When my mother turned 65, all she wanted was a shiny, new long-term care insurance policy. As an obliging daughter, I found the perfect fit!
Mom was on to something. According to the U.S. Department of Health and Human Services, about 70 percent of people over age 65 will require some type of long-term care (LTC) during their lifetime, and more than 40 percent will need care in a nursing home. In 2008, 21 million people had a condition that required personal care assistance, and that number is expected to rise as the population ages.
If those odds don't scare you, maybe the dollars will. In 2010, the approximate cost of nursing home care was over $83,000 per year for a private room, $75,000 for a semiprivate room and $40,000 per year for care in an assisted living facility (for a one-bedroom unit), while home health aides charged $21 per hour. Prices vary depending on the state, but you get the idea - this is big money.
And let's be clear: This kind of care is largely NOT covered by Medicare, which only addresses short-term skilled services or rehabilitative care. The government will step in (via Medicaid) only if you deplete most of your assets -- not something I advocate. Unfortunately, the stories of people blowing through their hard-earned retirement accounts are not fiction -- one of the swiftest ways to deplete an asset base is to get sick at the wrong time. That's probably why Medicaid currently accounts for 40 percent of all spending on long-term care.
Ideally, everyone would be able to find affordable LTC coverage, but it's just not an option for many. The Affordable Care Act of 2010 originally had a component for LTC, which would have provided basic coverage (about $27,000 per year) for an annual premium of only $1,500. Sadly, the plan was suspended because a bean counter realized that it might cost a lot more than originally anticipated.
That leaves most people who own a house and have saved a chunk of money (let's say a total net worthof over $300,000) with a rotten dilemma: either pay for private long-term care insurance, which is mighty expensive, or roll the dice and hope that you don't need care.
If you are single, maybe you don't mind assuming the risk. You could spend down your money, leave the kids zilch and qualify for Medicaid under the worst-case scenario. If you have more than $1.5 million, you could choose to "self-insure," or pay for care yourself.
If you are married, with assets between $300,000 and $1 million, you might be risking your healthy spouse's quality of life. For example: Joan and Mike are 70 years old with a house and retirement accounts totaling $800,000. Mike has a stroke, which he survives, but he needs more care than Joan can provide. Mike enters a nursing home, which costs $80,000 per year, lives three years and then dies. Joan is left with a greatly reduced nest egg and now must sell her home and make some tough decisions.

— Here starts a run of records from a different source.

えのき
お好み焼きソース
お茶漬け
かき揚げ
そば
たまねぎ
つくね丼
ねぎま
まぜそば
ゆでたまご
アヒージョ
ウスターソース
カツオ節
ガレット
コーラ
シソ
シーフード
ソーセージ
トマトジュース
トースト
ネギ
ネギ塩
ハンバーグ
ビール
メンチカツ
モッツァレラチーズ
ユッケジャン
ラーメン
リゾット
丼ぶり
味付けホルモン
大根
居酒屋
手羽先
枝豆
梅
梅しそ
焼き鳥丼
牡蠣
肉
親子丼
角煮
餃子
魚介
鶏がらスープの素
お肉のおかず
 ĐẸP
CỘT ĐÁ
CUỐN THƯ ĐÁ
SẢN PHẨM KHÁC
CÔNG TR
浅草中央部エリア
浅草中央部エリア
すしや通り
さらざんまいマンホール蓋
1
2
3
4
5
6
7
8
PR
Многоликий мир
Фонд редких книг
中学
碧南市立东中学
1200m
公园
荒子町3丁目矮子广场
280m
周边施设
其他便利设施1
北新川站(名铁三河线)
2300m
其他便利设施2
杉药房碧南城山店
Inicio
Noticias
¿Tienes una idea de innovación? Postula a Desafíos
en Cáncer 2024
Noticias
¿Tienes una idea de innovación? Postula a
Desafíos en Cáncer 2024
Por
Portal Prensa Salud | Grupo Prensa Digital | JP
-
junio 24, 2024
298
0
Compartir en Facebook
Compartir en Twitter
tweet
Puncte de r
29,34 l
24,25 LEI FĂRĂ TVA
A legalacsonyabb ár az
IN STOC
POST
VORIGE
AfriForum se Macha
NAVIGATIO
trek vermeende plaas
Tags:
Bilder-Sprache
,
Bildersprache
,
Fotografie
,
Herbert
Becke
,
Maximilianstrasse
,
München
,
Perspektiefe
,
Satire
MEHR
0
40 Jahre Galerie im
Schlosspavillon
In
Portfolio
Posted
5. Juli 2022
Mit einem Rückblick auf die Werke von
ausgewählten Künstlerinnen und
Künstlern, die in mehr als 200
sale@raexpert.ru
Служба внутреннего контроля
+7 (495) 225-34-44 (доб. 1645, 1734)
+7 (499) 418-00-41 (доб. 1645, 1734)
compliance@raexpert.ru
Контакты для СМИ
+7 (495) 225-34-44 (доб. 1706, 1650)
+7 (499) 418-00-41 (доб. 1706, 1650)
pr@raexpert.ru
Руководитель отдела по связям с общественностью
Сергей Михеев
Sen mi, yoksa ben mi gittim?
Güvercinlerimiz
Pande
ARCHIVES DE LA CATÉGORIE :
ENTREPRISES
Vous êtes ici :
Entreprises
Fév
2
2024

There is a middle road. On average, women need care for 3.7 years and men 2.2 years. One way to reduce the cost of an LTC policy is to choose a three- or five-year benefit period. Yes, there are some who will need care beyond five years (about 20 percent), but the cost of an unlimited benefit period could outweigh the risk.
Another way to reduce the cost of LTC insurance is to insure a portion of your daily need, rather than the whole thing. As CBS News investigative correspondent Sharyl Attkisson reports, many customers are finding that, when it comes time for insurance companies to pay, they're balking. That's why as you shop for LTC providers, stick with the highly rated companies with a proven record of not hiking premiums.
The reason that many of these companies are trying to back out of their obligations is that their actuaries may not have accurately projected the risk of how many people will need long-term care and/or the cost of that the care. Most insurance companies allow a little wiggle room by preserving the right to raise your premiums in the future for a class of insureds (as opposed to just one person at a time).
The bottom line is that there's no sure-fire way to eradicate long-term care risk, but at the very least, you can reduce it.